While phoning in to the symposium will be possible, for the best conference experience, we recommend logging in on a computer with a good wifi connection. The conference will be set up so that each person in attendance will be visible to the rest of the group, however you can turn your own camera off or on. All participants will be muted, however there may be moments when one or more participants is unmuted to share with the group.
Saturday, August 21st
9:15am-10:45am Let Unity Do the Work with Tongo Eisen-Martin
11:00am-11:45am Poetry Reading plus Q&A with Tongo Eisen-Martin
11:45am-12:00am Breakout Rooms
12:30pm-1:30pm Poetry beyond the Page ~ Engagement with Creative Arts and Community Activism
with Cie Gumucio
1:30pm-2:00pm Breakout Rooms & Break
2:00pm-3:00pm From Poet-Teacher to Poet Mentor with Fernando Albert Salinas
3:00pm-3:30pm Breakout Rooms & Break
3:30pm-4:30pm Linguistic Justice: Teaching Poetry in Multilingual Classrooms Dawn Trook
4:30pm-5:00pm Breakout Rooms & Break
5:00pm-6:15pm CalPoets' Input to the Board with Rob Eskridge
7:00pm-9:00pm Open Mic hosted by Daryl Ngee Chinn
Sunday, August 22nd
9:15am-10:45am Writing the Heritage Poem for Resilience and Hope with Shonda Buchanan
11:00am-11:45am Poetry Reading plus Q&A with Shonda Buchanan
11:45am-12:00pm Breakout Rooms
12:30pm-2:00pm Written on the body: a workshop on pronouns with Emily Squires
2:00pm-2:30pm Breakout Rooms & Break
2:30pm-3:30pm Ear to the Ground: A Conversation with Youth Poets with Angelina Leaños,
Zoya Ahmed & Natasha Hirshfield
3:45-4:30pm Closing to Opening (Symposium Closing) with Susan Wooldridge
Tongo Eisen Martin: Originally from San Francisco, Tongo Eisen-Martin is a poet, movement worker, and educator. His latest curriculum on extrajudicial killing of Black people, We Charge Genocide Again, has been used as an educational and organizing tool throughout the country. His book titled, "Someone's Dead Already" was nominated for a California Book Award.
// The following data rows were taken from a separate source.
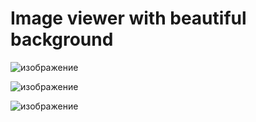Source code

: # Image viewer with beautiful background 

![изображение](https://github.com/m16std/Boykisser-viewer/assets/113231151/f71c694c-5488-4d75-81a4-5ee18a67bb01)

![изображение](https://github.com/m16std/Boykisser-viewer/assets/113231151/3d15057e-c65a-4c34-b1ee-effd8a4ef767)

![изображение](https://github.com/m16std/Boykisser-viewer/assets/113231151/87bb3ad9-a79f-4e54-bc05-ff813a9977b7)


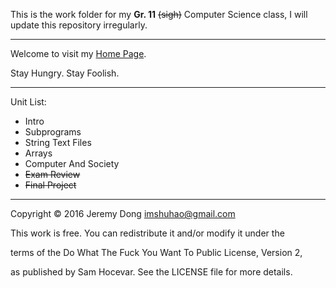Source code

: This is the work folder for my **Gr. 11** ~~(sigh)~~ Computer Science class, I will update this repository irregularly.

***

Welcome to visit my [Home Page](https://ojeremy.com).

Stay Hungry. Stay Foolish.

***

Unit List:

*   Intro
*   Subprograms
*   String Text Files
*	Arrays
*	Computer And Society
*	~~Exam Review~~
*	~~Final Project~~

***

Copyright © 2016 Jeremy Dong <imshuhao@gmail.com>

This work is free. You can redistribute it and/or modify it under the

terms of the Do What The Fuck You Want To Public License, Version 2,

as published by Sam Hocevar. See the LICENSE file for more details.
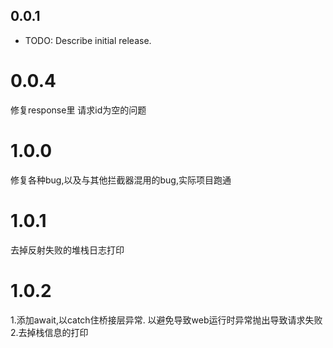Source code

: ## 0.0.1

* TODO: Describe initial release.



# 0.0.4

修复response里 请求id为空的问题



# 1.0.0

修复各种bug,以及与其他拦截器混用的bug,实际项目跑通

# 1.0.1
去掉反射失败的堆栈日志打印

# 1.0.2
1.添加await,以catch住桥接层异常. 以避免导致web运行时异常抛出导致请求失败
2.去掉栈信息的打印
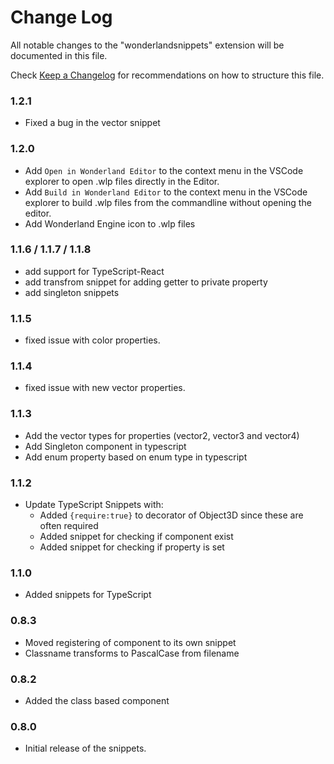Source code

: # Change Log

All notable changes to the "wonderlandsnippets" extension will be documented in this file.

Check [Keep a Changelog](http://keepachangelog.com/) for recommendations on how to structure this file.

### 1.2.1

- Fixed a bug in the vector snippet

### 1.2.0

- Add `Open in Wonderland Editor` to the context menu in the VSCode explorer to open .wlp files directly in the Editor.
- Add `Build in Wonderland Editor` to the context menu in the VSCode explorer to build .wlp files from the commandline without opening the editor.
- Add Wonderland Engine icon to .wlp files

### 1.1.6 / 1.1.7 / 1.1.8

- add support for TypeScript-React
- add transfrom snippet for adding getter to private property
- add singleton snippets

### 1.1.5

- fixed issue with color properties.

### 1.1.4

- fixed issue with new vector properties.

### 1.1.3

- Add the vector types for properties (vector2, vector3 and vector4)
- Add Singleton component in typescript
- Add enum property based on enum type in typescript

### 1.1.2

- Update TypeScript Snippets with:
  - Added `{require:true}` to decorator of Object3D since these are often required
  - Added snippet for checking if component exist
  - Added snippet for checking if property is set

### 1.1.0

- Added snippets for TypeScript

### 0.8.3

- Moved registering of component to its own snippet
- Classname transforms to PascalCase from filename

### 0.8.2

- Added the class based component

### 0.8.0

- Initial release of the snippets.
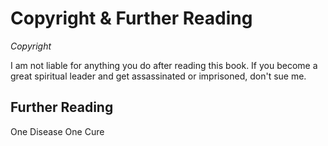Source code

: # Copyright & Further Reading

_Copyright_

I am not liable for anything you do after reading this book. If you become a great spiritual leader and get assassinated or imprisoned, don't sue me.

## Further Reading

One Disease One Cure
His latest book "Heaven Is All Goodbyes" was published by the City Lights Pocket Poets series, and was shortlisted for the Griffins Poetry Prize and won a California Book Award and an American Book Award. His forthcoming book “Blood On The Fog” is being released this fall in the City Lights Pocket Poets series. He is San Francisco’s eighth poet laureate.
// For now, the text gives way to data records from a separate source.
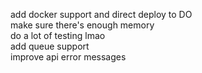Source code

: add docker support and direct deploy to DO  
make sure there's enough memory  
do a lot of testing lmao  
add queue support  
improve api error messages  
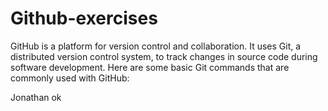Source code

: # Github-exercises

GitHub is a platform for version control and collaboration. It uses Git, a distributed version control system, to track changes in source code during software development. Here are some basic Git commands that are commonly used with GitHub:

Jonathan
ok

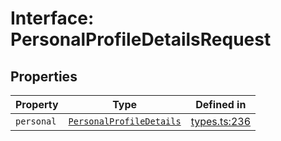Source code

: # Interface: PersonalProfileDetailsRequest

## Properties

| Property | Type | Defined in |
| ------ | ------ | ------ |
| `personal` | [`PersonalProfileDetails`](/docs/packages/sdk/interfaces/PersonalProfileDetails.md) | [types.ts:236](https://github.com/monerium/js-monorepo/blob/main/packages/sdk/src/types.ts#L236) |
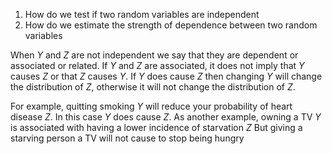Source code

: 1. How do we test if two random variables are independent
2. How do we estimate the strength of dependence between two random variables

When $Y$ and $Z$ are not independent we say that they are dependent or associated or related. If $Y$ and $Z$ are associated, it does not imply that $Y$ causes $Z$ or that $Z$ causes $Y$. If $Y$ does cause $Z$ then changing $Y$ will change the distribution of $Z$, otherwise it will not change the distribution of $Z$.

For example, quitting smoking $Y$ will reduce your probability of heart disease $Z$. In this case $Y$ does cause $Z$. As another example, owning a TV $Y$ is associated with having a lower incidence of starvation $Z$ But giving a starving person a TV will not cause to stop being hungry

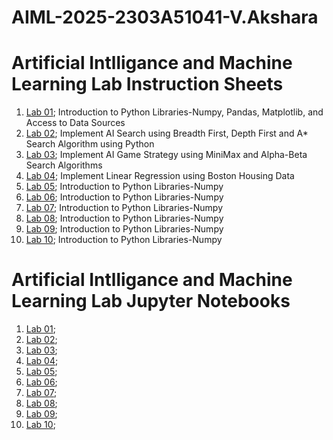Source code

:# AIML-2025-2303A51041-V.Akshara
# Artificial Intlligance and Machine Learning Lab Instruction Sheets
1. [Lab 01](https://github.com/2303A51041/AIML_2025/blob/main/AIML_A1.pdf); Introduction to Python Libraries-Numpy, Pandas, Matplotlib, and Access to Data Sources
2. [Lab 02](https://github.com/2303A51041/AIML_2025/blob/main/AIML_A2.pdf); Implement AI Search using Breadth First, Depth First and A* Search Algorithm using Python
3. [Lab 03](https://github.com/2303A51041/AIML_2025/blob/main/AIML_A3.pdf); Implement AI Game Strategy using MiniMax and Alpha-Beta Search Algorithms
4. [Lab 04](https://github.com/2303A51041/AIML_2025/blob/main/AIML_A4.pdf); Implement Linear Regression using Boston Housing Data
5. [Lab 05](https://github.com/2303A51041/AIML_2025/blob/main/AIML_A5.pdf); Introduction to Python Libraries-Numpy
6. [Lab 06](https://github.com/2303A51041/AIML_2025/blob/main/AIML_A6.pdf); Introduction to Python Libraries-Numpy
7. [Lab 07](https://github.com/2303A51041/AIML_2025/blob/main/AIML_A7.pdf); Introduction to Python Libraries-Numpy
8. [Lab 08](); Introduction to Python Libraries-Numpy
9. [Lab 09](); Introduction to Python Libraries-Numpy
10. [Lab 10](); Introduction to Python Libraries-Numpy

# Artificial Intlligance and Machine Learning Lab Jupyter Notebooks
1. [Lab 01](https://github.com/2303A51041/AIML_2025/blob/main/Lab01_AIML.ipynb);
2. [Lab 02](https://github.com/2303A51041/AIML_2025/blob/main/Lab02_AIML.ipynb);
3. [Lab 03](https://github.com/2303A51041/AIML_2025/blob/main/Lab03_AIML.ipynb);
4. [Lab 04](https://github.com/2303A51041/AIML_2025/blob/main/Lab04_AIML.ipynb);
5. [Lab 05](https://github.com/2303A51041/AIML_2025/blob/main/Lab_5.ipynb);
6. [Lab 06](https://github.com/2303A51041/AIML_2025/blob/main/Lab6_AIML.ipynb);
7. [Lab 07](https://github.com/2303A51041/AIML_2025/blob/main/LAB07_AIML.ipynb);
8. [Lab 08](https://github.com/2303A51041/AIML_2025/blob/main/AIML_LAB08.ipynb);
9. [Lab 09]();
10. [Lab 10]();
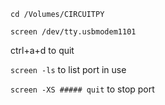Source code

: `cd /Volumes/CIRCUITPY`

`screen /dev/tty.usbmodem1101`

ctrl+a+d to quit

`screen -ls` to list port in use

`screen -XS ##### quit` to stop port
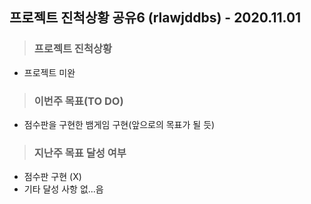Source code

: ## 프로젝트 진척상황 공유6 (rlawjddbs) - 2020.11.01

> ### 프로젝트 진척상황
- 프로젝트 미완

> ### 이번주 목표(TO DO)
- 점수판을 구현한 뱀게임 구현(앞으로의 목표가 될 듯)

> ### 지난주 목표 달성 여부
- 점수판 구현 (X)
- 기타 달성 사항 없...음
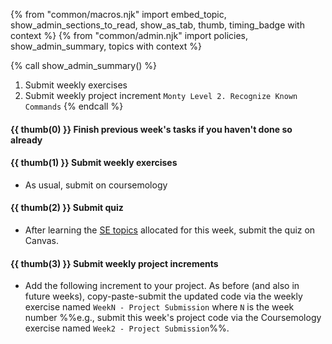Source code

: {% from "common/macros.njk" import embed_topic, show_admin_sections_to_read, show_as_tab, thumb, timing_badge with context %}
{% from "common/admin.njk" import policies, show_admin_summary, topics with context %}

{% call show_admin_summary() %}
1. Submit weekly exercises
1. Submit weekly project increment `Monty Level 2. Recognize Known Commands`
{% endcall %}

#### {{ thumb(0) }} Finish previous week's tasks if you haven't done so already

#### {{ thumb(1) }} Submit weekly exercises

* As usual, submit on coursemology

#### {{ thumb(2) }} Submit quiz

* After learning the [SE topics](topics.md) allocated for this week, submit the quiz on Canvas.


#### {{ thumb(3) }} Submit weekly project increments

<span id="week2-project">

* Add the following increment to your project. As before (and also in future weeks), copy-paste-submit the updated code via the weekly exercise named `WeekN - Project Submission` where `N` is the week number %%e.g., submit this week's project code via the Coursemology exercise named `Week2 - Project Submission`%%.

<include src="montyFragment.md" boilerplate var-displacement="../.." var-header="**Level 2. Recognize Known Commands**" var-fragment="monty-fragment.md#monty2" />
</span>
Shonda Buchanan: Born and raised in Kalamazoo, Michigan, author of Who’s Afraid of Black Indians? and the award-winning memoir, Black Indian, former Virginia Poet Laureate Carolyn Kreiter-Foronda says, “Shonda Buchanan’s powerful narrative passionately showcases her Black Indian heritage.” Daughter of Mixed bloods, Shonda Buchanan writes poetry to transform humanity, stemming from a childhood steeped in intergenerational trauma and the convergences of the heritage of African enslavement, Indian Removal and the Trail of Tears. Shonda has taught poetry workshops, given readings and lectures for middle schools and high schools as well as for prestigious colleges and universities such as Harvard University, University of Pittsburgh, Antioch University, and also for federal government entities such as the U.S. Embassy in Kuala Lumpur and the Government Accountability Office. Vice President of Beyond Baroque’s Board of Trustees, a USC Los Angeles Institute for the Humanities Fellow and a Department of Cultural Affairs City of Los Angeles (COLA) Master Artist Fellow, Shonda is published in multiple anthologies, and has written for the LA Weekly, AWP’s The Writer’s Chronicle, the LA Times and Indian Country Today. Currently a Senior Lecturer at Loyola Marymount University, Shonda recently completed a collection of poetry about Nina Simone and is working on her second memoir and a novel.